*What this task involves*:
Return each line of the entries below as one string in a JSON list, skipping blank lines and leaving out the pictures.
◆ ◆ ◆ ◆ ◆
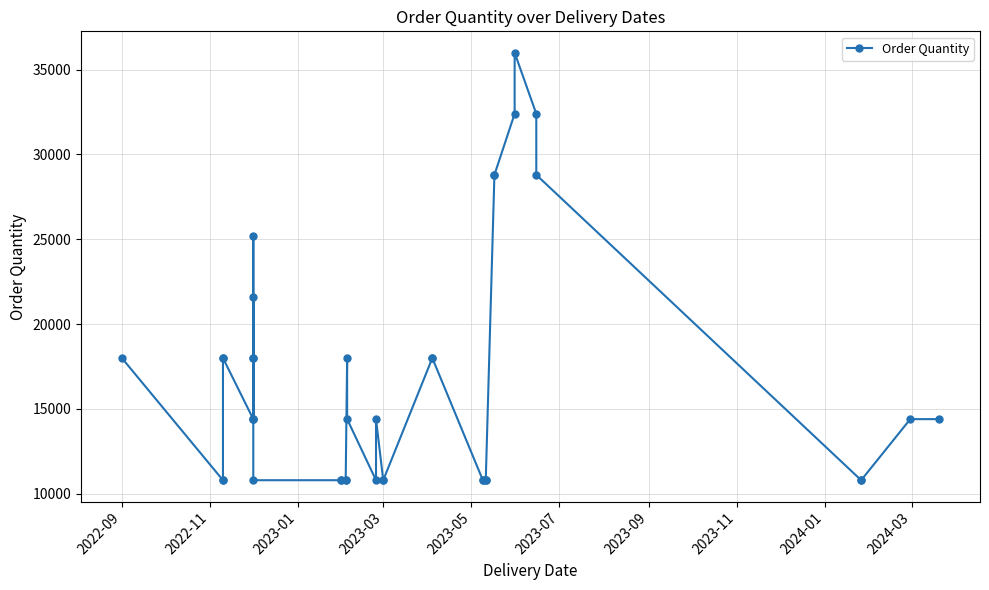

Where does the data first go above 14400?

2022-09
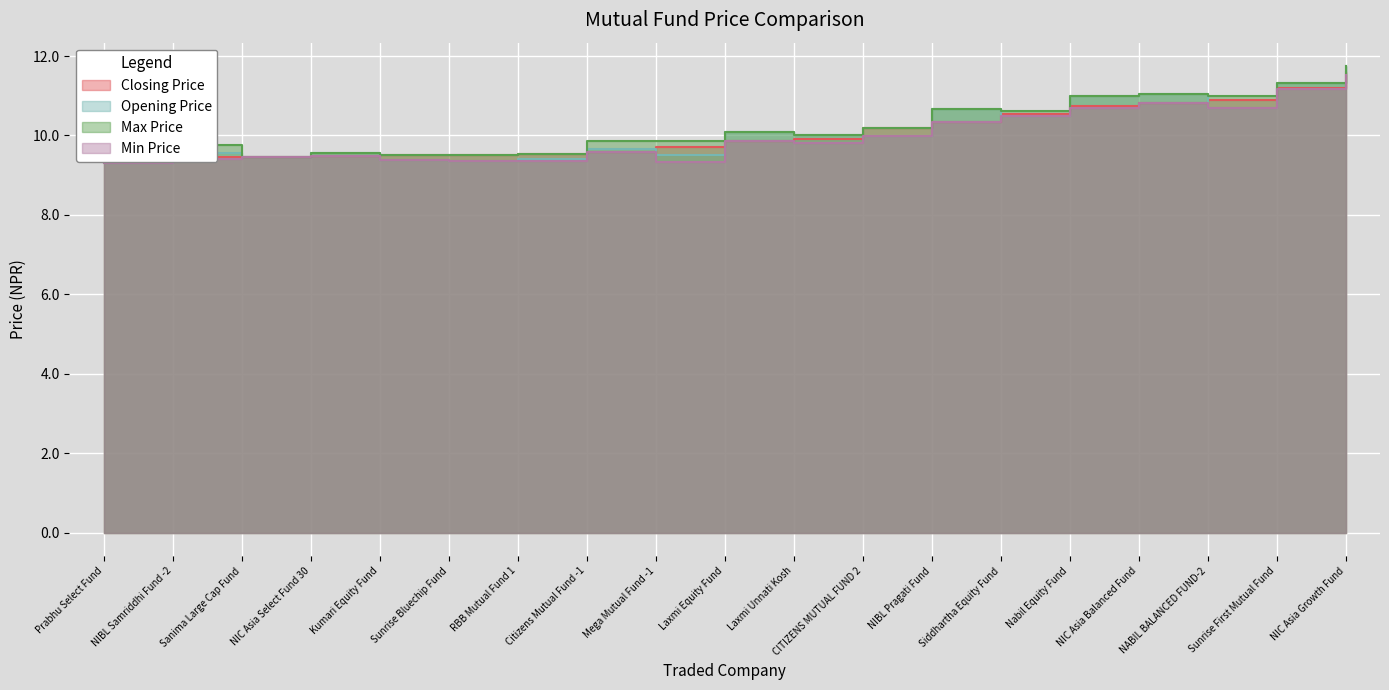

At which category does the chart reach its minimum across all series?

Prabhu Select Fund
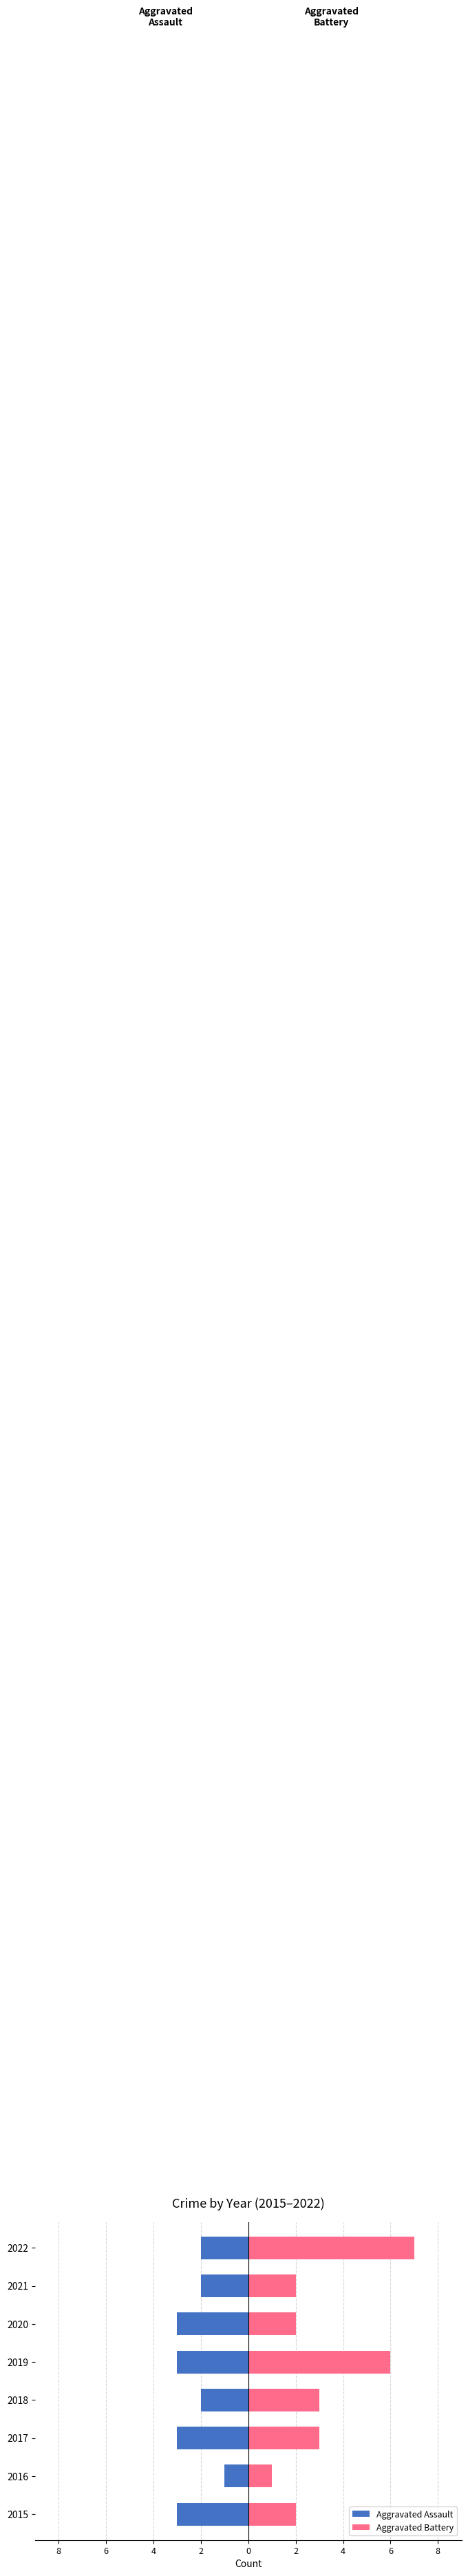

The Aggravated Assault series shows -1 at 2020. True or false?

False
◆ ◆ ◆ ◆ ◆
*Answer to the exercise*:
[
  "Where does the data first go above 14400?",
  "2022-09",
  "At which category does the chart reach its minimum across all series?",
  "Prabhu Select Fund",
  "The Aggravated Assault series shows -1 at 2020. True or false?",
  "False"
]